Cockle sheds Leigh on Sea
When I spotted the Pashley Princess I knew that Leigh on Sea was a town on the up. A quick walk around the town confirmed this. There is a thriving High Street with a good range of small independent shops. To get to Old Leigh on Sea you need to take the turning at the side of St Clement’s Church. The church with its distinctive Kent rag-stone and its prominent position will have been a welcomed sight for sailors in the past. There is a steep cobbled alley way that leads down to the old town and gives you some great views of the estuary.

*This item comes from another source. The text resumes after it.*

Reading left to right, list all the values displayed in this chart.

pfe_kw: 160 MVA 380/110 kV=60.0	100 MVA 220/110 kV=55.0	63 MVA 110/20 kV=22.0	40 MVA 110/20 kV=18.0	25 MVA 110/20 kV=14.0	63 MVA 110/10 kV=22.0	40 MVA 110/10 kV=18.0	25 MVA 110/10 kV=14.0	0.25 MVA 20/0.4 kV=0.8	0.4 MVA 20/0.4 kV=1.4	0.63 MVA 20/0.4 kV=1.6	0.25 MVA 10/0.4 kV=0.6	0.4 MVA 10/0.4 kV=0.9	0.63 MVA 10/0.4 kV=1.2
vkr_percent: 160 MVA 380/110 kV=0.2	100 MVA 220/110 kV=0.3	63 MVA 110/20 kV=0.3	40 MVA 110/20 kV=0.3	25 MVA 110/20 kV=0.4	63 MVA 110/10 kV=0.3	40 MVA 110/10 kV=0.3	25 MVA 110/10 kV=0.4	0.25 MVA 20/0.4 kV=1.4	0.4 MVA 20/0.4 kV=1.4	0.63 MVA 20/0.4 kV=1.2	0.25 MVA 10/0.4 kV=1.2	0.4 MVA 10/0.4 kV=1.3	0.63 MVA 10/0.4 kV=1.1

The London to Tilbury railway was extended to Southend in 1856, this split the village in two. The railway forms a physical barrier between the old and new town. Close to the wooden bridge that will take you across the railway there are some very interesting buildings, former shops and pubs, that look ripe for development. The town’s proximity to Southend is evident as the imposing pier is clearly visible from the quayside. There is an information board in the Heritage Centre explaining that the more affluent people lived at the top of the hill and the struggling fishermen and their families lived around the harbour.

Osborne's Leigh on Sea
The trains enabled the fishermen to get their produce to Billingsgate Market quickly. Cockles have been the main shell fish caught in this part of the estuary. You can still see the cockle sheds and cockle boats. I had lunch at Osborne’s shellfish stall opposite the Crooked Billet Pub. Osborne’s have been at Old Leigh since 1880 and clearly are still doing a brisk trade as there was a steady stream of customers. Tables are available outside but you need to be prepared to share your lunch with fearless wagtails. In August there is a Fishing Festival and I did make a note to return then as I think that it will be an altogether different experience in the summer.

wagtail Leigh on Sea
Many of the old buildings have now been refurbished and used for other purposes. The Smithy is now the Leigh Heritage Centre. Their website provides a very good Heritage Trail which is about a 2 mile walk around the town. There are a couple of artist studios, craft shops, tea rooms and a restaurant. Oh and there are four pubs – The Crooked Billet, The Ship, The Smack and The Peter Boat. By train it is only 50 minutes from London so a great place for a day out.